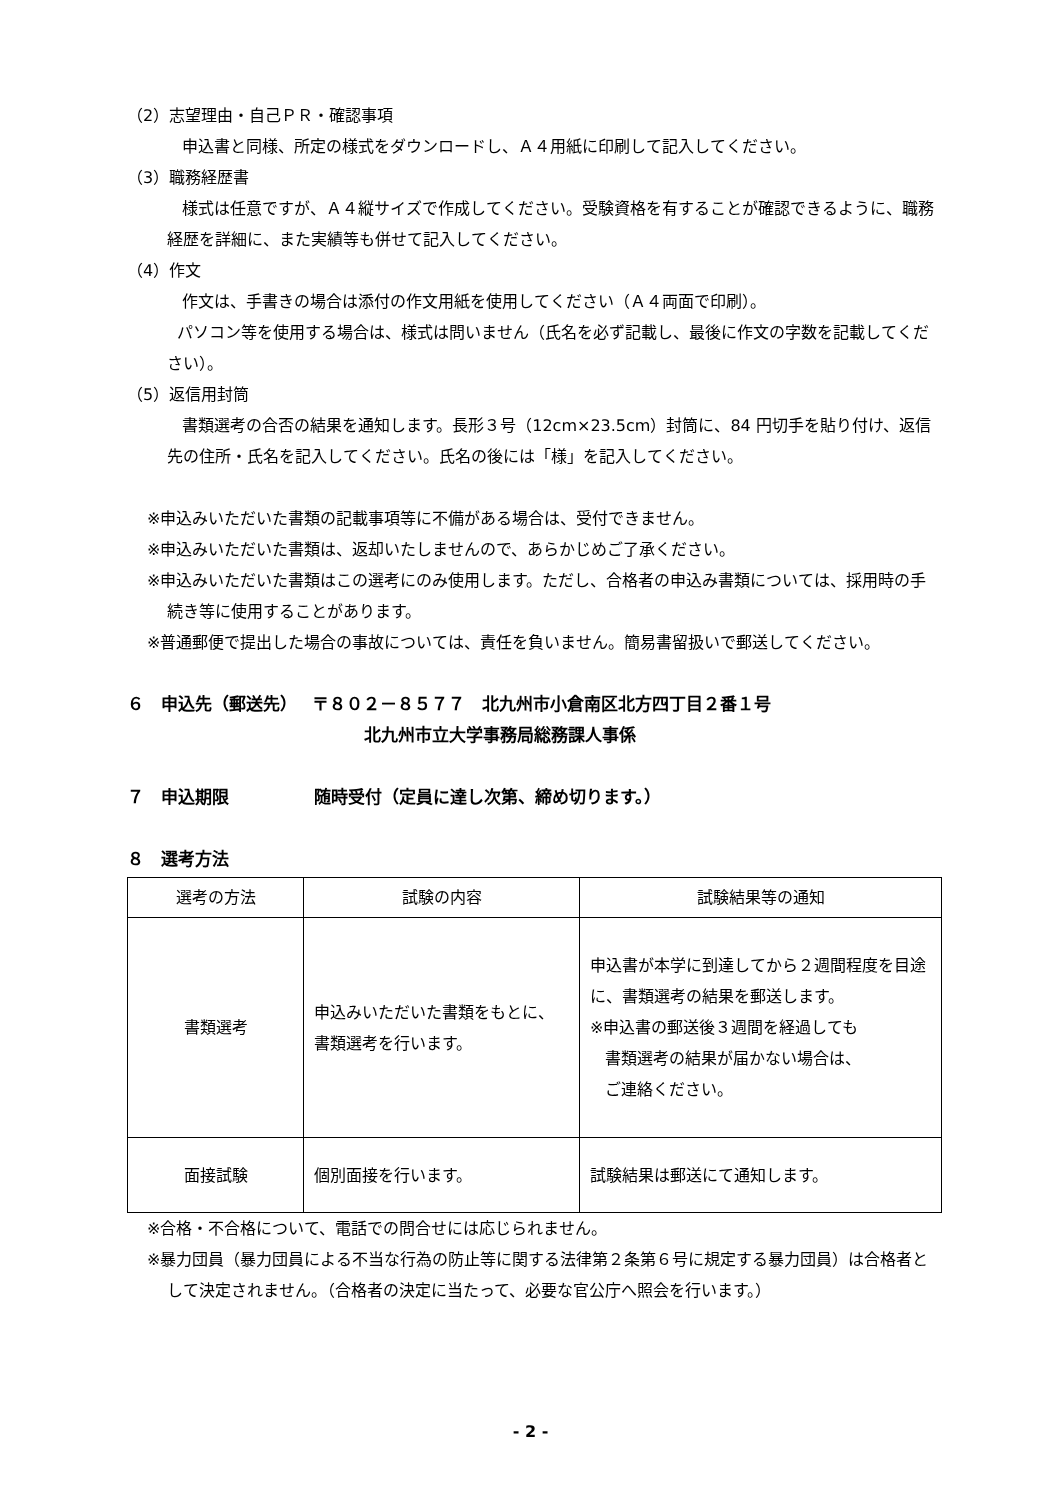（2）志望理由・自己ＰＲ・確認事項
申込書と同様、所定の様式をダウンロードし、Ａ４用紙に印刷して記入してください。
（3）職務経歴書
様式は任意ですが、Ａ４縦サイズで作成してください。受験資格を有することが確認できるように、職務経歴を詳細に、また実績等も併せて記入してください。
（4）作文
作文は、手書きの場合は添付の作文用紙を使用してください（Ａ４両面で印刷）。
パソコン等を使用する場合は、様式は問いません（氏名を必ず記載し、最後に作文の字数を記載してください）。
（5）返信用封筒
書類選考の合否の結果を通知します。長形３号（12cm×23.5cm）封筒に、84 円切手を貼り付け、返信先の住所・氏名を記入してください。氏名の後には「様」を記入してください。
※申込みいただいた書類の記載事項等に不備がある場合は、受付できません。
※申込みいただいた書類は、返却いたしませんので、あらかじめご了承ください。
※申込みいただいた書類はこの選考にのみ使用します。ただし、合格者の申込み書類については、採用時の手続き等に使用することがあります。
※普通郵便で提出した場合の事故については、責任を負いません。簡易書留扱いで郵送してください。
６　申込先（郵送先）　 〒８０２－８５７７　北九州市小倉南区北方四丁目２番１号
北九州市立大学事務局総務課人事係
７　申込期限　　　　　随時受付（定員に達し次第、締め切ります。）
８　選考方法
| 選考の方法 | 試験の内容 | 試験結果等の通知 |
| --- | --- | --- |
| 書類選考 | 申込みいただいた書類をもとに、書類選考を行います。 | 申込書が本学に到達してから２週間程度を目途に、書類選考の結果を郵送します。 ※申込書の郵送後３週間を経過しても 書類選考の結果が届かない場合は、 ご連絡ください。 |
| 面接試験 | 個別面接を行います。 | 試験結果は郵送にて通知します。 |
※合格・不合格について、電話での問合せには応じられません。
※暴力団員（暴力団員による不当な行為の防止等に関する法律第２条第６号に規定する暴力団員）は合格者として決定されません。（合格者の決定に当たって、必要な官公庁へ照会を行います。）
- 2 -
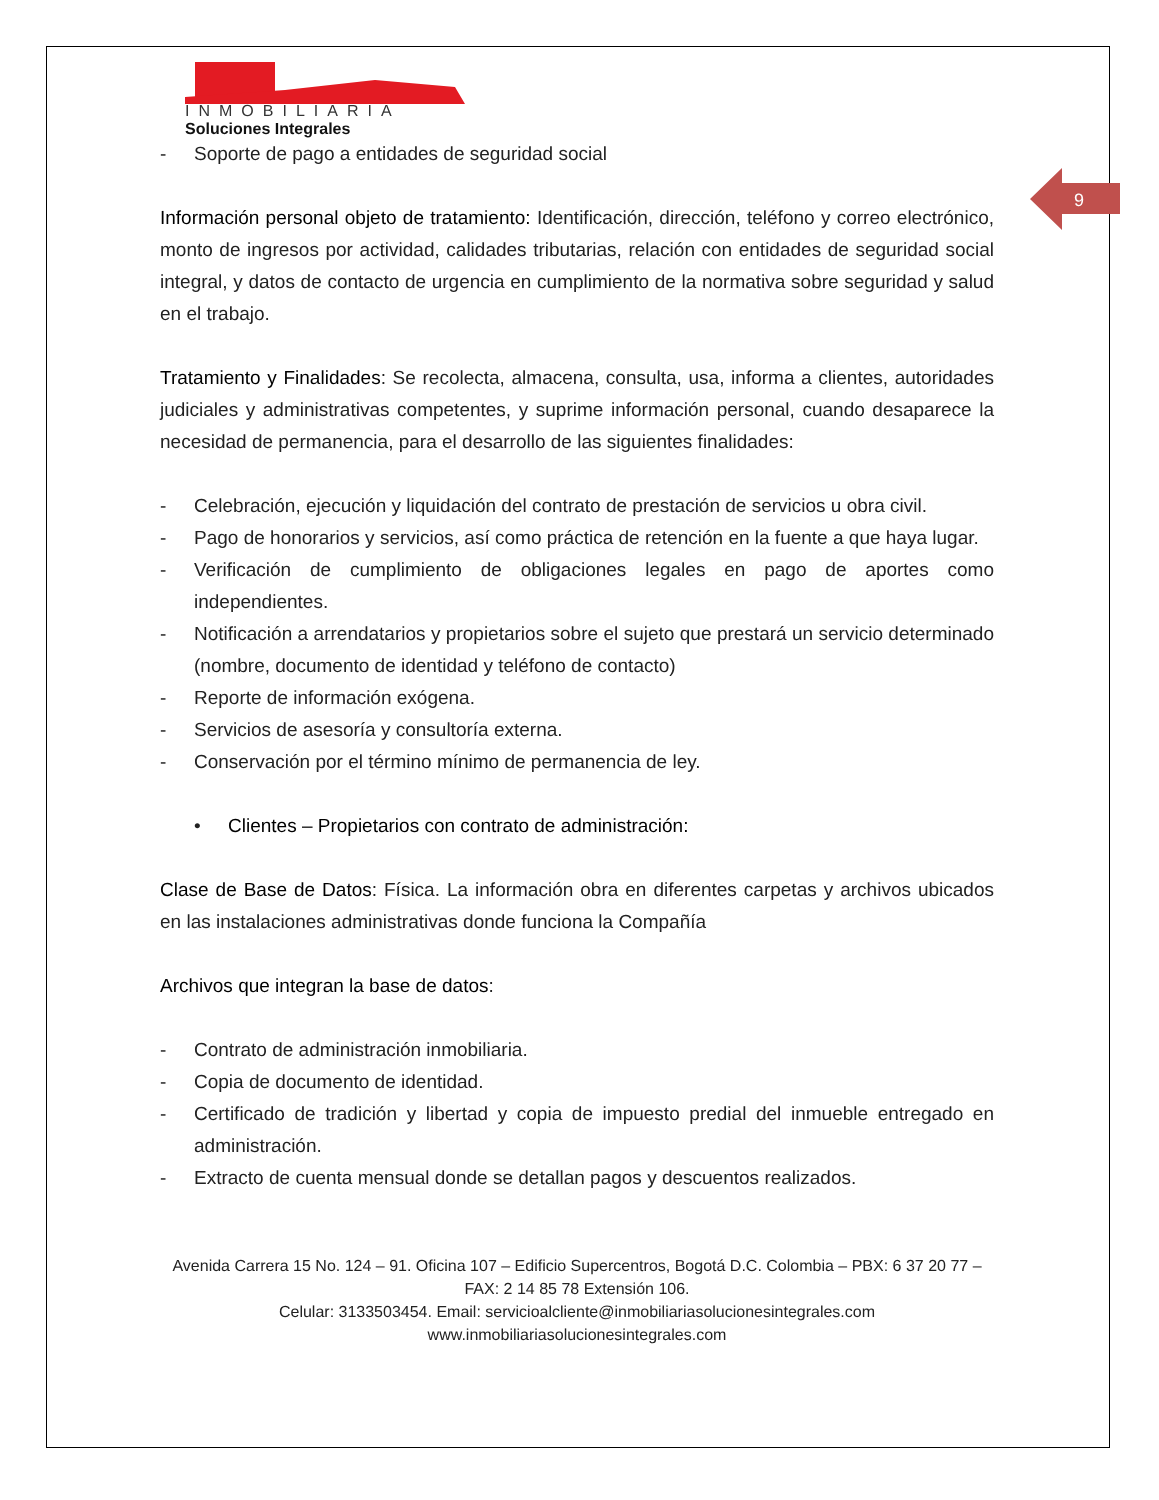9
INMOBILIARIA
Soluciones Integrales
- Soporte de pago a entidades de seguridad social
Información personal objeto de tratamiento: Identificación, dirección, teléfono y correo electrónico, monto de ingresos por actividad, calidades tributarias, relación con entidades de seguridad social integral, y datos de contacto de urgencia en cumplimiento de la normativa sobre seguridad y salud en el trabajo.
Tratamiento y Finalidades: Se recolecta, almacena, consulta, usa, informa a clientes, autoridades judiciales y administrativas competentes, y suprime información personal, cuando desaparece la necesidad de permanencia, para el desarrollo de las siguientes finalidades:
- Celebración, ejecución y liquidación del contrato de prestación de servicios u obra civil.
- Pago de honorarios y servicios, así como práctica de retención en la fuente a que haya lugar.
- Verificación de cumplimiento de obligaciones legales en pago de aportes como independientes.
- Notificación a arrendatarios y propietarios sobre el sujeto que prestará un servicio determinado (nombre, documento de identidad y teléfono de contacto)
- Reporte de información exógena.
- Servicios de asesoría y consultoría externa.
- Conservación por el término mínimo de permanencia de ley.
• Clientes – Propietarios con contrato de administración:
Clase de Base de Datos: Física. La información obra en diferentes carpetas y archivos ubicados en las instalaciones administrativas donde funciona la Compañía
Archivos que integran la base de datos:
- Contrato de administración inmobiliaria.
- Copia de documento de identidad.
- Certificado de tradición y libertad y copia de impuesto predial del inmueble entregado en administración.
- Extracto de cuenta mensual donde se detallan pagos y descuentos realizados.
Avenida Carrera 15 No. 124 – 91. Oficina 107 – Edificio Supercentros, Bogotá D.C. Colombia – PBX: 6 37 20 77 – FAX: 2 14 85 78 Extensión 106.
Celular: 3133503454. Email: servicioalcliente@inmobiliariasolucionesintegrales.com
www.inmobiliariasolucionesintegrales.com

Assigned task
Copy all lines in the listing above where the string "seguridad" appears.

Response
- Soporte de pago a entidades de seguridad social
Información personal objeto de tratamiento: Identificación, dirección, teléfono y correo electrónico, monto de ingresos por actividad, calidades tributarias, relación con entidades de seguridad social integral, y datos de contacto de urgencia en cumplimiento de la normativa sobre seguridad y salud en el trabajo.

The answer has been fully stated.